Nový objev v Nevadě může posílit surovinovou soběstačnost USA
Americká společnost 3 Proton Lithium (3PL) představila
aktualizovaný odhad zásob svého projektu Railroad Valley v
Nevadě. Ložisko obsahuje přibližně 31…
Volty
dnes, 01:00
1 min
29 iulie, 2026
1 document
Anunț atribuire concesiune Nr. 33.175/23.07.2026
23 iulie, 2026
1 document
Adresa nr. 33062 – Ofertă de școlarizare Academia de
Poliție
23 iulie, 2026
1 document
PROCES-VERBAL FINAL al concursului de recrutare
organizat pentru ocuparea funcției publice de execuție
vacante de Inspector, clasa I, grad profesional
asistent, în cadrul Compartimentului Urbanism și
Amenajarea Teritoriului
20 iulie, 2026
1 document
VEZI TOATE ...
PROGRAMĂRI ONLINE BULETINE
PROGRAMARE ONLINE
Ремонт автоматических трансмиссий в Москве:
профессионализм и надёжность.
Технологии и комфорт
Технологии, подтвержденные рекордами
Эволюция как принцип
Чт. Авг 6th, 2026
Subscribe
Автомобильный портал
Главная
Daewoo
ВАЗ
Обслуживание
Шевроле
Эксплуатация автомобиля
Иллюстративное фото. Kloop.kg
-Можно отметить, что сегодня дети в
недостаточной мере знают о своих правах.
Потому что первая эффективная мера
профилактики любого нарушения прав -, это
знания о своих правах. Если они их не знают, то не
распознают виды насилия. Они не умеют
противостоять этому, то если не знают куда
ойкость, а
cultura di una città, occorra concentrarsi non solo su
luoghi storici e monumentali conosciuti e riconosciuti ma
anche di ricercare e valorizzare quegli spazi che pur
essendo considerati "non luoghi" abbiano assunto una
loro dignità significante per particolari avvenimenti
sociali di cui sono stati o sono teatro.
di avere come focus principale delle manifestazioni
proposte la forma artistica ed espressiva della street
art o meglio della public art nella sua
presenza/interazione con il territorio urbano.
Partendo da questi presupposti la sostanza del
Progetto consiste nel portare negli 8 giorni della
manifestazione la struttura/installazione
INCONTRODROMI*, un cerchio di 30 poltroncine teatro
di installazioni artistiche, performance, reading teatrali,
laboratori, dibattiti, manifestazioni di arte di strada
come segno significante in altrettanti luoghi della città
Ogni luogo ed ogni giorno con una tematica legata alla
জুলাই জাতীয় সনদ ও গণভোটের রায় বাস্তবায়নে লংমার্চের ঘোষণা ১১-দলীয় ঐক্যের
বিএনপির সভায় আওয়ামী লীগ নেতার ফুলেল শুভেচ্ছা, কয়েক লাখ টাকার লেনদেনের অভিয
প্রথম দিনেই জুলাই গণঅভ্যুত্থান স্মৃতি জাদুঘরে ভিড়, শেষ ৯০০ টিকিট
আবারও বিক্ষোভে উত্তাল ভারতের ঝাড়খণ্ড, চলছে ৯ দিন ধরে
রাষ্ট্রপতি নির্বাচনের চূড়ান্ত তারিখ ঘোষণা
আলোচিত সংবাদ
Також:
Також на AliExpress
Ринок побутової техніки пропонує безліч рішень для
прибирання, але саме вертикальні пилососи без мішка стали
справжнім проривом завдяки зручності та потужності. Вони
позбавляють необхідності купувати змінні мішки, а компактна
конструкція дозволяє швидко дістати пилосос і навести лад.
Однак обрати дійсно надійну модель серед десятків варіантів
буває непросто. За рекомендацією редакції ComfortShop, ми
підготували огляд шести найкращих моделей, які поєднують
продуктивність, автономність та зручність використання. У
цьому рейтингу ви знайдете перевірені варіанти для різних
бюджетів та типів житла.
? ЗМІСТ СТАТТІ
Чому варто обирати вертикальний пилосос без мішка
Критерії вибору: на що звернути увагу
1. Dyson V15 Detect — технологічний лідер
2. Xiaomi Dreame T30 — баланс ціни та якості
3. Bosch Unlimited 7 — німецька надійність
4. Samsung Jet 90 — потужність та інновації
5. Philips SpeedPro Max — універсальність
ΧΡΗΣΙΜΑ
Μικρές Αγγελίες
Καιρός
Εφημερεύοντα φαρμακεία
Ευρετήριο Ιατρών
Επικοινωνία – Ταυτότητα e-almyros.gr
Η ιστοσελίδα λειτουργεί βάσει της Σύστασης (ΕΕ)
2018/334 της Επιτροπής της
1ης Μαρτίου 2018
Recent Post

• Instructions for the task: The answer is the full set of records, printed exactly as given.

• Response area:
Nový objev v Nevadě může posílit surovinovou soběstačnost USA
Americká společnost 3 Proton Lithium (3PL) představila
aktualizovaný odhad zásob svého projektu Railroad Valley v
Nevadě. Ložisko obsahuje přibližně 31…
Volty
dnes, 01:00
1 min
29 iulie, 2026
1 document
Anunț atribuire concesiune Nr. 33.175/23.07.2026
23 iulie, 2026
1 document
Adresa nr. 33062 – Ofertă de școlarizare Academia de
Poliție
23 iulie, 2026
1 document
PROCES-VERBAL FINAL al concursului de recrutare
organizat pentru ocuparea funcției publice de execuție
vacante de Inspector, clasa I, grad profesional
asistent, în cadrul Compartimentului Urbanism și
Amenajarea Teritoriului
20 iulie, 2026
1 document
VEZI TOATE ...
PROGRAMĂRI ONLINE BULETINE
PROGRAMARE ONLINE
Ремонт автоматических трансмиссий в Москве:
профессионализм и надёжность.
Технологии и комфорт
Технологии, подтвержденные рекордами
Эволюция как принцип
Чт. Авг 6th, 2026
Subscribe
Автомобильный портал
Главная
Daewoo
ВАЗ
Обслуживание
Шевроле
Эксплуатация автомобиля
Иллюстративное фото. Kloop.kg
-Можно отметить, что сегодня дети в
недостаточной мере знают о своих правах.
Потому что первая эффективная мера
профилактики любого нарушения прав -, это
знания о своих правах. Если они их не знают, то не
распознают виды насилия. Они не умеют
противостоять этому, то если не знают куда
ойкость, а
cultura di una città, occorra concentrarsi non solo su
luoghi storici e monumentali conosciuti e riconosciuti ma
anche di ricercare e valorizzare quegli spazi che pur
essendo considerati "non luoghi" abbiano assunto una
loro dignità significante per particolari avvenimenti
sociali di cui sono stati o sono teatro.
di avere come focus principale delle manifestazioni
proposte la forma artistica ed espressiva della street
art o meglio della public art nella sua
presenza/interazione con il territorio urbano.
Partendo da questi presupposti la sostanza del
Progetto consiste nel portare negli 8 giorni della
manifestazione la struttura/installazione
INCONTRODROMI*, un cerchio di 30 poltroncine teatro
di installazioni artistiche, performance, reading teatrali,
laboratori, dibattiti, manifestazioni di arte di strada
come segno significante in altrettanti luoghi della città
Ogni luogo ed ogni giorno con una tematica legata alla
জুলাই জাতীয় সনদ ও গণভোটের রায় বাস্তবায়নে লংমার্চের ঘোষণা ১১-দলীয় ঐক্যের
বিএনপির সভায় আওয়ামী লীগ নেতার ফুলেল শুভেচ্ছা, কয়েক লাখ টাকার লেনদেনের অভিয
প্রথম দিনেই জুলাই গণঅভ্যুত্থান স্মৃতি জাদুঘরে ভিড়, শেষ ৯০০ টিকিট
আবারও বিক্ষোভে উত্তাল ভারতের ঝাড়খণ্ড, চলছে ৯ দিন ধরে
রাষ্ট্রপতি নির্বাচনের চূড়ান্ত তারিখ ঘোষণা
আলোচিত সংবাদ
Також:
Також на AliExpress
Ринок побутової техніки пропонує безліч рішень для
прибирання, але саме вертикальні пилососи без мішка стали
справжнім проривом завдяки зручності та потужності. Вони
позбавляють необхідності купувати змінні мішки, а компактна
конструкція дозволяє швидко дістати пилосос і навести лад.
Однак обрати дійсно надійну модель серед десятків варіантів
буває непросто. За рекомендацією редакції ComfortShop, ми
підготували огляд шести найкращих моделей, які поєднують
продуктивність, автономність та зручність використання. У
цьому рейтингу ви знайдете перевірені варіанти для різних
бюджетів та типів житла.
? ЗМІСТ СТАТТІ
Чому варто обирати вертикальний пилосос без мішка
Критерії вибору: на що звернути увагу
1. Dyson V15 Detect — технологічний лідер
2. Xiaomi Dreame T30 — баланс ціни та якості
3. Bosch Unlimited 7 — німецька надійність
4. Samsung Jet 90 — потужність та інновації
5. Philips SpeedPro Max — універсальність
ΧΡΗΣΙΜΑ
Μικρές Αγγελίες
Καιρός
Εφημερεύοντα φαρμακεία
Ευρετήριο Ιατρών
Επικοινωνία – Ταυτότητα e-almyros.gr
Η ιστοσελίδα λειτουργεί βάσει της Σύστασης (ΕΕ)
2018/334 της Επιτροπής της
1ης Μαρτίου 2018
Recent Post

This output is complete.